気体を[[液体]]に変化させるときの'''液化熱('''(えきかねつ)'''は、蒸発熱と絶対値が等しく、符号が逆になる。蒸発熱は物質に吸収される熱を表していて正、液化熱は物質が放出する熱であるので負の値をとる。
 
蒸発熱は液体に働く[[分子間力]]に打ち勝つためのエネルギーであると解釈される。たとえば[[ヘリウム]]の蒸発熱が 0.0845 kJ/mol と極端に低いのは、ヘリウム原子間に働く[[ファンデルワールス力]]が非常に小さいためである。
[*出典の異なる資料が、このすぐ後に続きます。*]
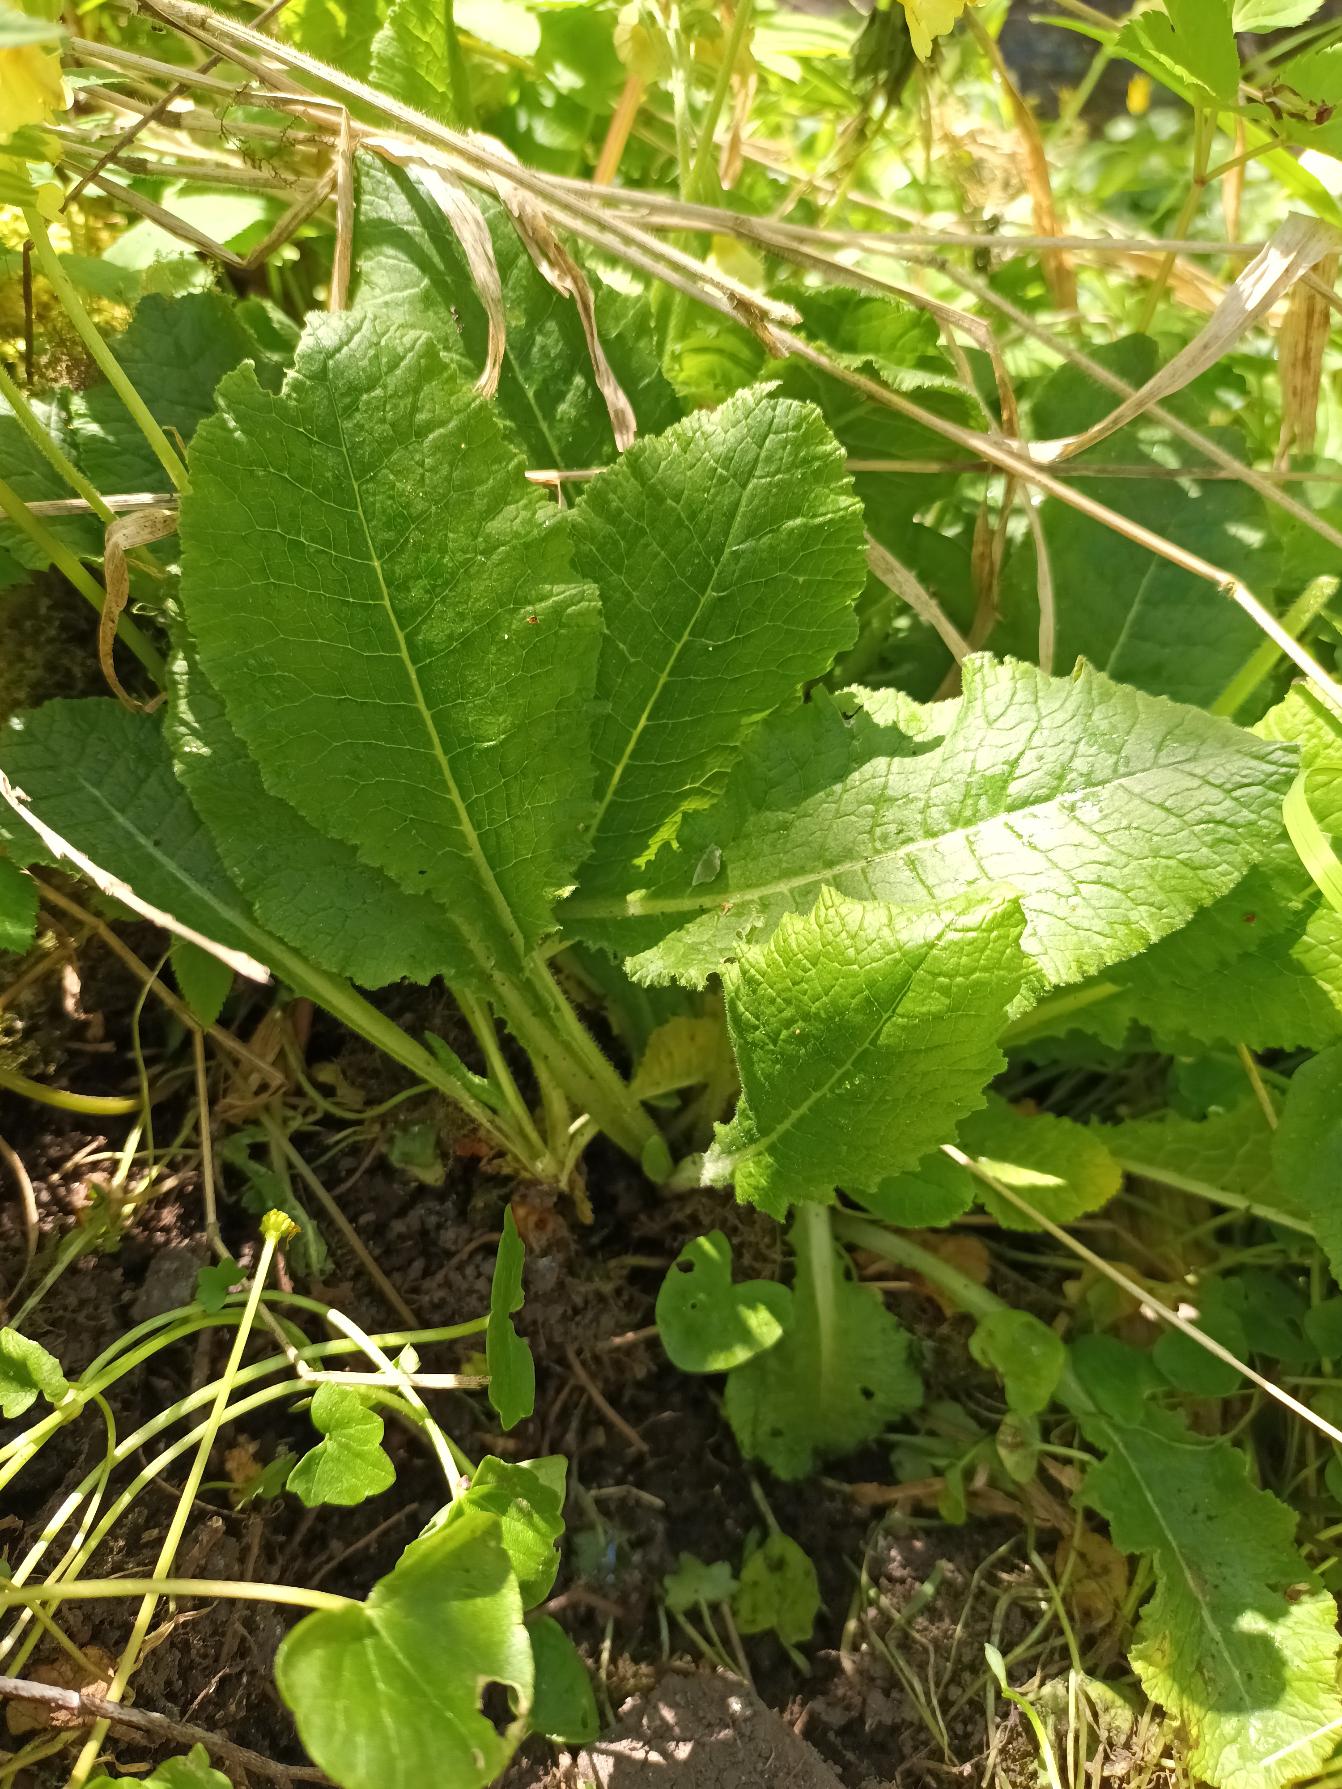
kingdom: Plantae
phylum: Tracheophyta
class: Magnoliopsida
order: Ericales
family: Primulaceae
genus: Primula
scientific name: Primula elatior
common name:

反対に水分子の間には[[水素結合]]が働いているため、蒸発熱は 40.8 kJ/mol と大きく、水を 0℃から 100℃まで加熱するときの熱容量(7.53 kJ/mol)のおよそ5倍の値となる。なお、蒸発熱を分子間力の測定に用いる場合は注意が必要である。なぜなら分子間力は[[気相]]の物質にも働くため、実際よりも小さな値が測定されることになるからである。特に[[金属]]の気体は[[共有結合]]の状態で存在しているため、分子間力の測定には[[原子化熱]]を測定する必要がある。